Quantum - Susannah Glickman

“'Philosophy is too Important to be Left to the Philosophers': On Cold War Crises and Quantum Technologies," Susannah Glickman, Assistant Professor of History, Stony Brook University

In October 2025, the Science, Technology, and Social Values Lab at the Institute for Advanced Study (IAS) hosted the first in a new lecture series: Quantum, Broadly Considered. The series explores how unresolved questions in physics and mathematics have shaped, and continue to shape, the possibilities of quantum research. 

Quantum technology is far from new. In this lecture, Susannah Glickman, Assistant Professor of History at Stony Brook University, traced the field back to its prioritization for funding during the Cold War, exploring how this has shaped the field’s perceived historic and future value.

In the 1960-70s, an intellectual crisis (fundamental questions about reality, raised by quantum mechanics) coincided with a political and economic crisis (low national morale and deep funding cuts due to the Vietnam War). Physicists therefore needed a way to redefine their field’s societal contribution and value to rebuild its image and attract new investment.

This prompted its key proponents to spin a narrative that linked physics to economic prosperity. Quantum computing provided the ideal subject within that framework—sounding appealingly futuristic, promising everything, and always needing additional funding to realize its full potential.

This positioning is still reinforced today.
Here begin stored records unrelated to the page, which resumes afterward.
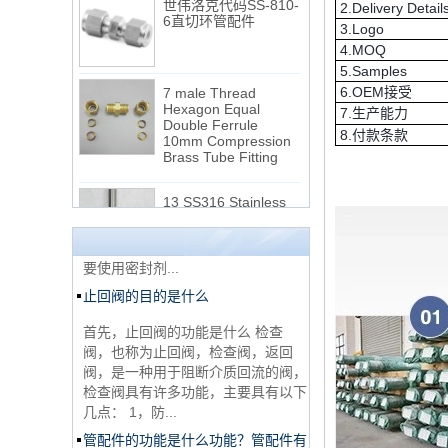
6直切环管配件
2.Delivery Detail
3.Logo
4.MOQ
5.Samples
7 male Thread
Hexagon Equal
6.OEM接受
Double Ferrule
7.生产能力
10mm Compression
NPT线程和NPTF线程之间的区别
8.付款条款
Brass Tube Fitting
1. NPT和NPTF螺纹是美国最常用的
13 SS316 Stainless
锥形管螺纹，用于应用，从电管和扶
Steel Double Ferrules
手到运输气体或腐蚀性液体的高压
Elbow Unions Metric
线。NPT用于机械或低压气体以及需
Tube 2mm to 38mm
要使用密封剂...
止回阀的目的是什么
15 Stainless Steel
Double Ferrules Inch
Tube 12 to NPT 12
首先，止回阀的功能是什么 检查
Male Connector
阀，也称为止回阀，检查阀，返回
阀，是一种用于阻断介质回流的阀，
连接DIN2353单插芯
检查阀具有许多功能，主要具有以下
三通管配件
几点： 1，防...
管配件的功能是什么功能？管配件有
多少材料？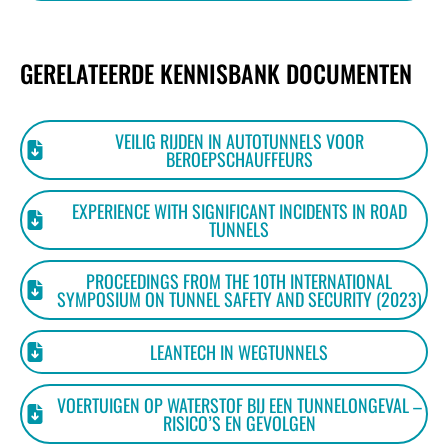
CONTACT
GERELATEERDE KENNISBANK DOCUMENTEN
VEILIG RIJDEN IN AUTOTUNNELS VOOR
BEROEPSCHAUFFEURS
EXPERIENCE WITH SIGNIFICANT INCIDENTS IN ROAD
TUNNELS
PROCEEDINGS FROM THE 10TH INTERNATIONAL
SYMPOSIUM ON TUNNEL SAFETY AND SECURITY (2023)
LEANTECH IN WEGTUNNELS
VOERTUIGEN OP WATERSTOF BIJ EEN TUNNELONGEVAL –
RISICO’S EN GEVOLGEN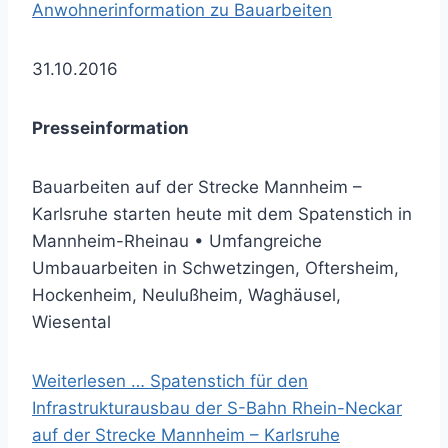
Anwohnerinformation zu Bauarbeiten
31.10.2016
Presseinformation
Bauarbeiten auf der Strecke Mannheim –
Karlsruhe starten heute mit dem Spatenstich in
Mannheim-Rheinau • Umfangreiche
Umbauarbeiten in Schwetzingen, Oftersheim,
Hockenheim, Neulußheim, Waghäusel,
Wiesental
Weiterlesen …
Spatenstich für den
Infrastrukturausbau der S-Bahn Rhein-Neckar
auf der Strecke Mannheim – Karlsruhe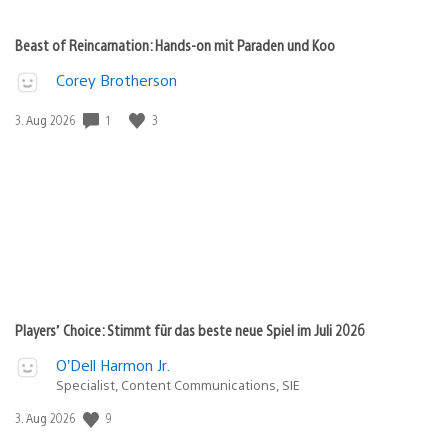
Beast of Reincarnation: Hands-on mit Paraden und Koo
Corey Brotherson
Veröffentlichungsdatum:
1
3
3. Aug 2026
Players’ Choice: Stimmt für das beste neue Spiel im Juli 2026
O’Dell Harmon Jr.
Specialist, Content Communications, SIE
Veröffentlichungsdatum:
9
3. Aug 2026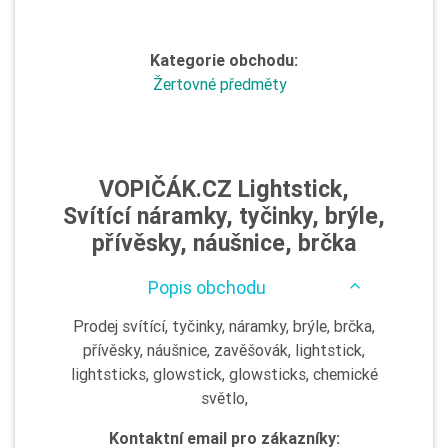
Kategorie obchodu:
Žertovné předměty
VOPIČÁK.CZ Lightstick,
Svítící náramky, tyčinky, brýle,
přívěsky, náušnice, brčka
Popis obchodu
Prodej svítící, tyčinky, náramky, brýle, brčka,
přívěsky, náušnice, zavěšovák, lightstick,
lightsticks, glowstick, glowsticks, chemické
světlo,
Kontaktní email pro zákazníky: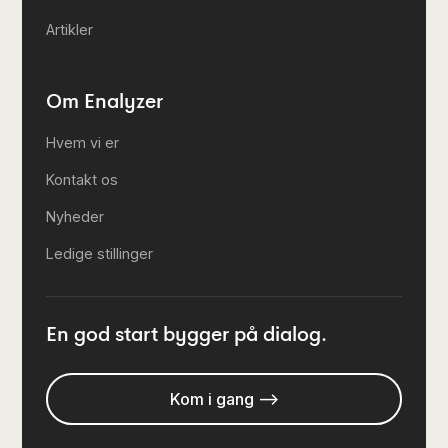
Artikler
Om Enalyzer
Hvem vi er
Kontakt os
Nyheder
Ledige stillinger
En god start bygger på dialog.
Kom i gang -->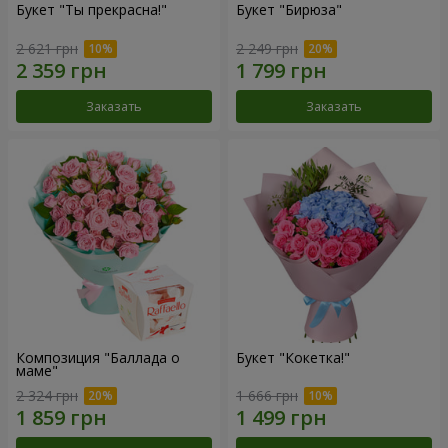
Букет "Ты прекрасна!"
Букет "Бирюза"
2 621 грн
2 249 грн
Заказать
Заказать
Композиция "Баллада о
Букет "Кокетка!"
маме"
2 324 грн
1 666 грн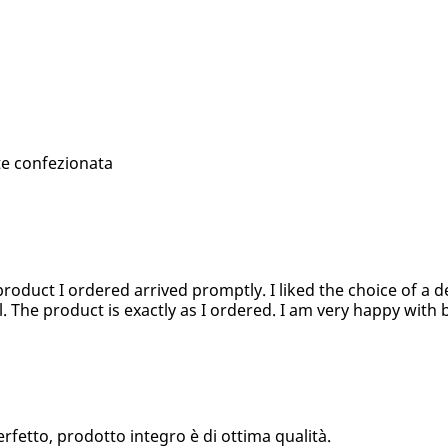
te confezionata
product I ordered arrived promptly. I liked the choice of a d
l. The product is exactly as I ordered. I am very happy with 
fetto, prodotto integro è di ottima qualità.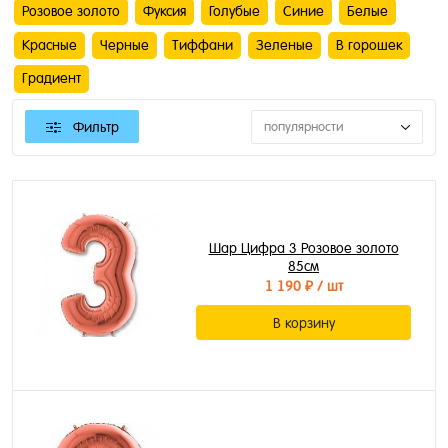
Розовое золото
Фуксия
Голубые
Синие
Белые
Красные
Черные
Тиффани
Зеленые
В горошек
Градиент
Фильтр
популярности
Шар Цифра 3 Розовое золото
85см
1 190 ₽
/ шт
В корзину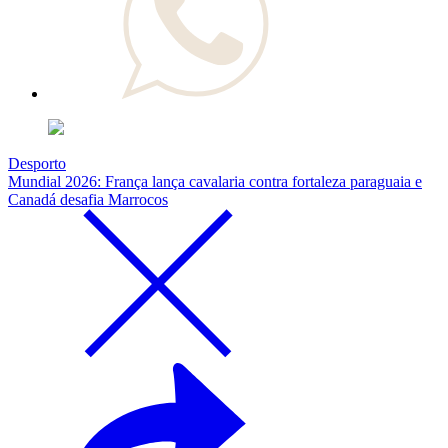
Desporto
Mundial 2026: França lança cavalaria contra fortaleza paraguaia e
Canadá desafia Marrocos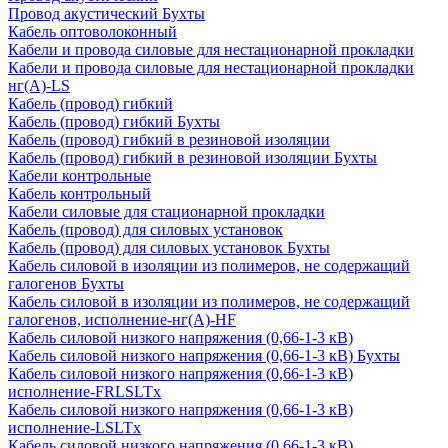
Провод акустический Бухты
Кабель оптоволоконный
Кабели и провода силовые для нестационарной прокладки
Кабели и провода силовые для нестационарной прокладки
нг(А)-LS
Кабель (провод) гибкий
Кабель (провод) гибкий Бухты
Кабель (провод) гибкий в резиновой изоляции
Кабель (провод) гибкий в резиновой изоляции Бухты
Кабели контрольные
Кабель контрольный
Кабели силовые для стационарной прокладки
Кабель (провод) для силовых установок
Кабель (провод) для силовых установок Бухты
Кабель силовой в изоляции из полимеров, не содержащий
галогенов Бухты
Кабель силовой в изоляции из полимеров, не содержащий
галогенов, исполнение-нг(А)-HF
Кабель силовой низкого напряжения (0,66-1-3 кВ)
Кабель силовой низкого напряжения (0,66-1-3 кВ) Бухты
Кабель силовой низкого напряжения (0,66-1-3 кВ)
исполнение-FRLSLTx
Кабель силовой низкого напряжения (0,66-1-3 кВ)
исполнение-LSLTx
Кабель силовой низкого напряжения (0,66-1-3 кВ)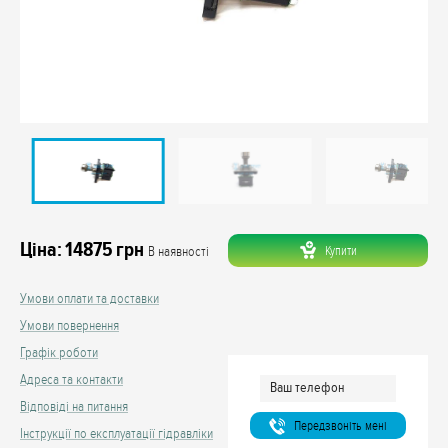
Ціна:
14875
грн
Купити
В наявності
Умови оплати та доставки
Умови повернення
Графік роботи
Адреса та контакти
Відповіді на питання
Передзвонiть менi
Інструкції по експлуатації гідравліки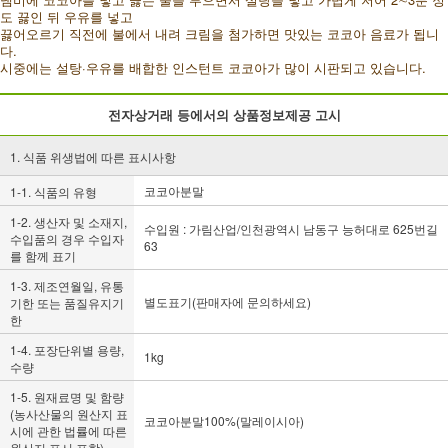
도 끓인 뒤 우유를
넣고
끓어오르기 직전에 불에서 내려 크림을 첨가하면 맛있는 코코아 음료가 됩니
다.
시중에는 설탕·우유를 배합한 인스턴트 코코아가 많이 시판되고 있습니다.
전자상거래 등에서의 상품정보제공 고시
1. 식품 위생법에 따른 표시사항
코코아분말
1-1. 식품의 유형
1-2. 생산자 및 소재지,
수입원 : 가림산업/인천광역시 남동구 능허대로 625번길
수입품의 경우 수입자
63
를 함께 표기
1-3. 제조연월일, 유통
별도표기(판매자에 문의하세요)
기한 또는 품질유지기
한
1-4. 포장단위별 용량,
1kg
수량
1-5. 원재료명 및 함량
(농사산물의 원산지 표
코코아분말100%(말레이시아)
시에 관한 법률에 따른
원산지 표시 포함)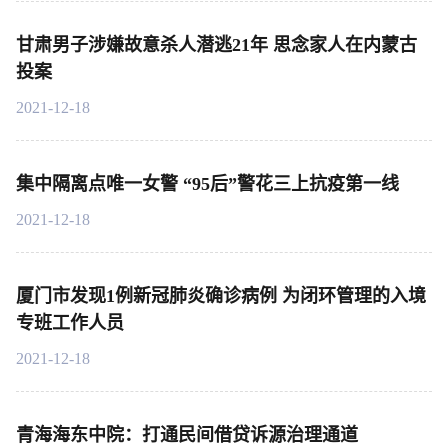
甘肃男子涉嫌故意杀人潜逃21年 思念家人在内蒙古
投案
2021-12-18
集中隔离点唯一女警 “95后”警花三上抗疫第一线
2021-12-18
厦门市发现1例新冠肺炎确诊病例 为闭环管理的入境
专班工作人员
2021-12-18
青海海东中院：打通民间借贷诉源治理通道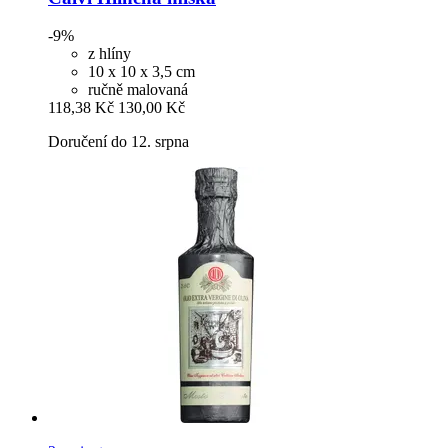
-9%
z hlíny
10 x 10 x 3,5 cm
ručně malovaná
118,38 Kč
130,00 Kč
Doručení do 12. srpna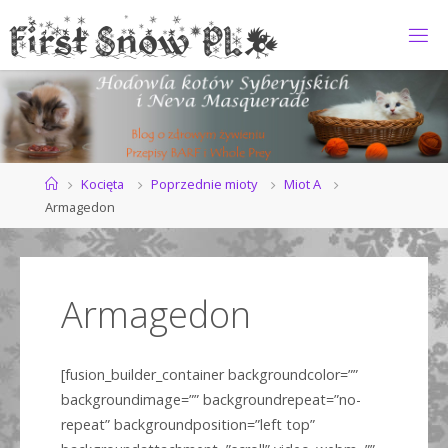
Przejdź
do
F
treści
I
R
S
T
S
N
O
Strona
Kocięta
Poprzednie mioty
Miot A
główna
Armagedon
W
*
P
L
Armagedon
[fusion_builder_container backgroundcolor=””
backgroundimage=”” backgroundrepeat=”no-
repeat” backgroundposition=”left top”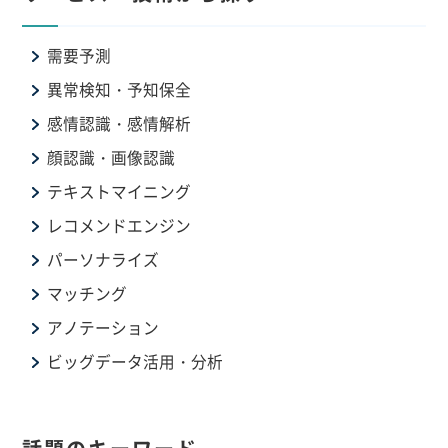
需要予測
異常検知・予知保全
感情認識・感情解析
顔認識・画像認識
テキストマイニング
レコメンドエンジン
パーソナライズ
マッチング
アノテーション
ビッグデータ活用・分析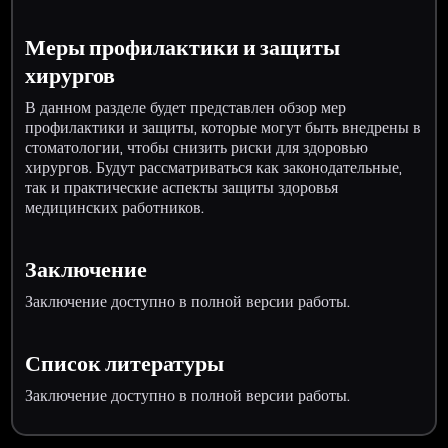
Меры профилактики и защиты
хирургов
В данном разделе будет представлен обзор мер
профилактики и защиты, которые могут быть внедрены в
стоматологии, чтобы снизить риски для здоровью
хирургов. Будут рассматриваться как законодательные,
так и практические аспекты защиты здоровья
медицинских работников.
Заключение
Заключение доступно в полной версии работы.
Список литературы
Заключение доступно в полной версии работы.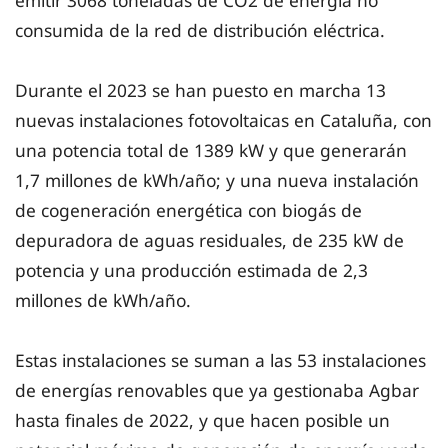
consumida de la red de distribución eléctrica.
Durante el 2023 se han puesto en marcha 13
nuevas instalaciones fotovoltaicas en Cataluña, con
una potencia total de 1389 kW y que generarán
1,7 millones de kWh/año; y una nueva instalación
de cogeneración energética con biogás de
depuradora de aguas residuales, de 235 kW de
potencia y una producción estimada de 2,3
millones de kWh/año.
Estas instalaciones se suman a las 53 instalaciones
de energías renovables que ya gestionaba Agbar
hasta finales de 2022, y que hacen posible un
Recent presidential administrations in the US have prioritized quantum information science research and development and have tied America’s future and progress to it.

Creating Self-Fulfilling Prophecies

Glickman invited critical thinking around what happens when those who build technologies also control the historical narratives about those technologies. The main risk of this is that it creates self-perpetuating funding mechanisms, which may be divorced from actual technological capabilities or tangible and meaningful benefits.

Her multi-faceted analysis drew on several important influencers of modern thinking and the ideologies and theories they’ve perpetuated. Among these were theoretical physicist John Wheeler—a student of Niels Bohr, a founding father of quantum mechanics. A mentor to most early quantum computing pioneers, Wheeler was instrumental in connecting physics, history, and funding. He worked on the Manhattan Project and hydrogen bomb, coined the term “black hole”; and developed the concept of a “participatory universe”. At the other end of the spectrum, Glickman highlighted Gordon Moore, co-founder of Intel Corporation and the creator of Moore’s Law—which is an observation, rather than a law of physics. In planting the notion that the number of transistors in an integrated circuit doubles roughly every two years, he provided a template for tech inevitability (designed to increased sales).

Returning to today, and why the history-of-science narrative matters, Glickman noted that the thinking fostered by Wheeler and others is still applied. AI attracts funding using the same “inevitable progress” narrative; biotech promises revolutionary breakthroughs; and nuclear energy is positioned as the future. Each field creates a narrative around discovering or developing something world-historical, so that it isn’t questioned but keeps the funding flowing to ensure that the prediction bears out.

Impartiality Matters

Glickman left the audience with much to consider, in the knowledge that a great deal of what is assumed to be inevitable about technological progress is actually a carefully constructed narrative that serves the interests of those who created it. The danger is one of a growing divide between what scientists tell the public and policymakers and what they themselves understand to be their technology’s limits, she warned. That is, when policies are made, and funding allocated, based on hype—not necessarily based on what works. 

Following the lecture, scholars discussed the evolving landscape of quantum development during a Q&A session moderated by Professor Nelson. Glickman, Nelson, and audience members considered the possibility that the narrative-funding link has become so entrenched that understanding it may not be enough to influence a change. 

The lecture’s main theme and discussion points serve as a reminder of the importance of maintaining a healthy skepticism in the face of “inevitability” narratives linked to technology, and of questioning who benefits from that positioning--and the implication that there is no alternative may be a deliberate deflection from other realities. 

Too often, funding follows stories rather than capabilities. The past is used to make certain futures seem destined, and control of historical narrative is control of funding and policy. The likelihood is that other technological futures are possible, albeit rendered invisible by dominant narratives. Being aware of this, and paying attention to the widening gap between hype and reality, in quantum information science and other emerging fields, is critical.